How deep should I have planted the bulb?


----------



## Fuzz (Jan 27, 2012)

From my experience, Vals WILL melt when introduced to a different tank(like when going from the nursery to your tank). But then grow back. It might take a while for it to melt, but it will...and then it will come back. 

Here's a video from my man, dustin...who honestly got me into the plant thing. i learned a lot from his videos and he really seems to know his stuff...

http://www.youtube.com/watch?v=oxUkXZn2b3Q


----------



## Superfly724 (Sep 16, 2007)

Well, here's a question for you guys. I've been reading and most places say you should plant the Val so that the crown of the bulb is sticking out so the leaves grow upward.

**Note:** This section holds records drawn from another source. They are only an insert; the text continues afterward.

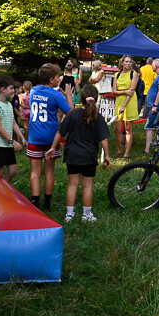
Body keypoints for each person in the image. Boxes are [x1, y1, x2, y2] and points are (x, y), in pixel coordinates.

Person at [50, 83, 111, 223]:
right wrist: (107, 156)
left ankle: (69, 215)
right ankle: (86, 215)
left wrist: (53, 147)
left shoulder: (72, 114)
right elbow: (104, 139)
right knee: (87, 186)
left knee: (72, 184)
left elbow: (60, 133)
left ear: (81, 99)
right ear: (96, 99)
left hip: (72, 154)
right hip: (89, 156)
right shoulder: (98, 117)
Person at [27, 64, 73, 211]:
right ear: (52, 79)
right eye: (58, 77)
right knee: (49, 170)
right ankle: (47, 202)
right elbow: (71, 113)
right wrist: (68, 96)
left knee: (35, 171)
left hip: (34, 136)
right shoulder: (57, 95)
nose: (60, 79)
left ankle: (35, 201)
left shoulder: (33, 91)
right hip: (51, 138)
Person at [0, 75, 25, 182]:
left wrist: (22, 138)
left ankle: (2, 187)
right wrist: (13, 141)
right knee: (0, 171)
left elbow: (14, 124)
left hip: (7, 143)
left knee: (13, 171)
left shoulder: (8, 105)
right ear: (3, 89)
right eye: (11, 88)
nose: (13, 90)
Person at [112, 56, 140, 161]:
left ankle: (126, 154)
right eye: (126, 61)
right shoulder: (117, 75)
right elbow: (114, 91)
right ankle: (120, 150)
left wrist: (124, 105)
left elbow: (131, 92)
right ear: (122, 63)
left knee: (128, 129)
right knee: (117, 129)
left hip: (130, 102)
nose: (128, 63)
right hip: (119, 101)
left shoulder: (134, 74)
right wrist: (124, 91)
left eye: (130, 62)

I didn't know that before so when I planted the Val the first time I buried the bulb in the sand pretty well. After the plant melted completely, there was no growth. The bulb is probably still in the sand. In fact, if you get underneath my tank with a light you can still see the roots. Would it be possible that the bulb is still alive, but hasn't grown because it's not receiving light and if I brought it up to the surface of the sand it could sprout new plants, or is it gone?


----------



## Superfly724 (Sep 16, 2007)

Fuzz said:


> From my experience, Vals WILL melt when introduced to a different tank(like when going from the nursery to your tank). But then grow back. It might take a while for it to melt, but it will...and then it will come back.
> 
> Here's a video from my man, dustin...who honestly got me into the plant thing. i learned a lot from his videos and he really seems to know his stuff...
> 
> http://www.youtube.com/watch?v=oxUkXZn2b3Q


Also, thanks for the video. It was really helpful. I got hooked on watching them and now I'm starting to get excited about this whole live plant thing.


----------



## Superfly724 (Sep 16, 2007)

So, upon further consideration, asking if the old bulb would still grow was a silly question. But is it safe to say that it died because the bulb was too deep so it didn't receive enough light to grow once all the leaves melted completely? I plan on tying a rock to the base of this one and planting it so the crown is above the surface of the sand. I'm also considering trimming all the leaves down to about two inches so they can start fresh, but I'm not sure about that yet. Here's hoping for better luck.


----------



## Superfly724 (Sep 16, 2007)

Well, I tied the roots to a rock and buried it so the crown is exposed. I've had one new leaf sprout up and I now have a new runner with 3 new leaves growing out of it. I'm very pleased.


----------



## lohachata (Jan 27, 2006)

see what happens when you listen to these crackpots....lol..
as we go along in this hobby we all run into situations where we have no clue as to what is going on or what to do about it...
but somewhere there are folks that have been there and done that and have the answers..that is the reason why these forums can be a real boon to the hobby...


----------